Would you copy out exactly the lines of the listing below, beginning with the one that contains "190 202 27.34" and ending with the last?

________________________

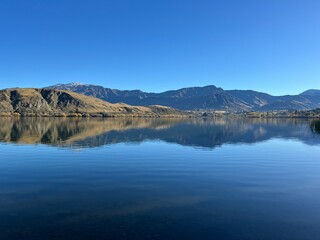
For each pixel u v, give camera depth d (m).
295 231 21.12
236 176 38.69
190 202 27.34
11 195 29.20
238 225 22.08
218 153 60.66
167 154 58.84
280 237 20.17
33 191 30.72
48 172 40.78
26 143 77.25
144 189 31.75
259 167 45.34
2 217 23.22
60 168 43.75
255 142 84.38
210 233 20.64
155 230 21.05
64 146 71.31
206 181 35.69
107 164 47.19
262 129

________________________

• [Task result]:
190 202 27.34
11 195 29.20
238 225 22.08
218 153 60.66
167 154 58.84
280 237 20.17
33 191 30.72
48 172 40.78
26 143 77.25
144 189 31.75
259 167 45.34
2 217 23.22
60 168 43.75
255 142 84.38
210 233 20.64
155 230 21.05
64 146 71.31
206 181 35.69
107 164 47.19
262 129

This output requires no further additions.